Our inner geek was particularly impressed by the high-tech simulators used by Petroleum and Geological Engineering Technology students. Space-age chairs feature an extraordinary range of buttons and joysticks that control a virtual world on three high-res screens located at the user’s eye level. An immersive virtual world allows one the opportunity to work on a rig without ever leaving the comforts of the CAT’s basement labs. Beyond the obvious attraction for millennials, such techie toys provide an invaluable environment in which students can build valuable skills without incurring physical risk, a point made all too clear to us after we repeatedly killed our virtual selves by dropping massive pipes on their heads. Safety gear can go only so far.

It’s telling that a February 2016 campus-wide vote overwhelmingly (93 percent in favour) directed the NAIT Student Association (NAITSA) to support CAT’s construction. Accordingly NAITSA will donate $5 million to the polytechnic, the largest single gift it has ever received. Forty percent of that sum, $2 million, was earmarked for the new building. That may not sound like a lot in the context of $300-million project but consider this: Students voted to support a capital project that will benefit future NAIT generations. It’s a huge vote of confidence in their post-secondary education and underscores how fortunate Albertans are to have such academic opportunities available to them. 
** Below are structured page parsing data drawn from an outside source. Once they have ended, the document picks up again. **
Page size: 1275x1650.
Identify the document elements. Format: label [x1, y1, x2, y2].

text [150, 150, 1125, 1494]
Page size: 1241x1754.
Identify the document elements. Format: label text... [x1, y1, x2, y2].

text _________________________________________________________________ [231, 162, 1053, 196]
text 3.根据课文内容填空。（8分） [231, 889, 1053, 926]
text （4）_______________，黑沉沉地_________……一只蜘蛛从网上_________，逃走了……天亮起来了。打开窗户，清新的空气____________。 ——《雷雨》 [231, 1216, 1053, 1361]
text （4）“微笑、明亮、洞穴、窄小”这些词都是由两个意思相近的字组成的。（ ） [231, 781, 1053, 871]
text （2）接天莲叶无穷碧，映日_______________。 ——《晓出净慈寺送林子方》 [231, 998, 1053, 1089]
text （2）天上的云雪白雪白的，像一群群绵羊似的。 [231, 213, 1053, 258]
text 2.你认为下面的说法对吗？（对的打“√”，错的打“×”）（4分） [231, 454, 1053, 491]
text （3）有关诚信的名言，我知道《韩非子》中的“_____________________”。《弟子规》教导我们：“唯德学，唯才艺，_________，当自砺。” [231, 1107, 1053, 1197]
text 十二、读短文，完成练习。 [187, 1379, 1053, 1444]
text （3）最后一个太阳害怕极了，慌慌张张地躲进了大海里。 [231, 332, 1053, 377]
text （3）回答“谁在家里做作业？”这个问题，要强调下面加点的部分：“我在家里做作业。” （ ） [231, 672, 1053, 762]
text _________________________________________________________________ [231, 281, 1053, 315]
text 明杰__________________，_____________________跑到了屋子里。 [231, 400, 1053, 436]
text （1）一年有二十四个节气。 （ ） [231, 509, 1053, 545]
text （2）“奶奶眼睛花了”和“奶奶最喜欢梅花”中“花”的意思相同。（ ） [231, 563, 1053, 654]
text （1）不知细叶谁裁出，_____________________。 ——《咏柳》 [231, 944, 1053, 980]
What we admire about our educational institutions is their desire to provide students with a comprehensive, enriching experience. From its technological advancements to sweeping views to the outdoor quad equipped with a stage for events, NAIT’s CAT serves as a reminder that education should be immersive and enjoyable, while preparing individuals for successful careers. In fact, all four of the advances featured in this article are testament to the 360-degree approach our province’s academic leaders take to improving the lives of the students entrusted to their care.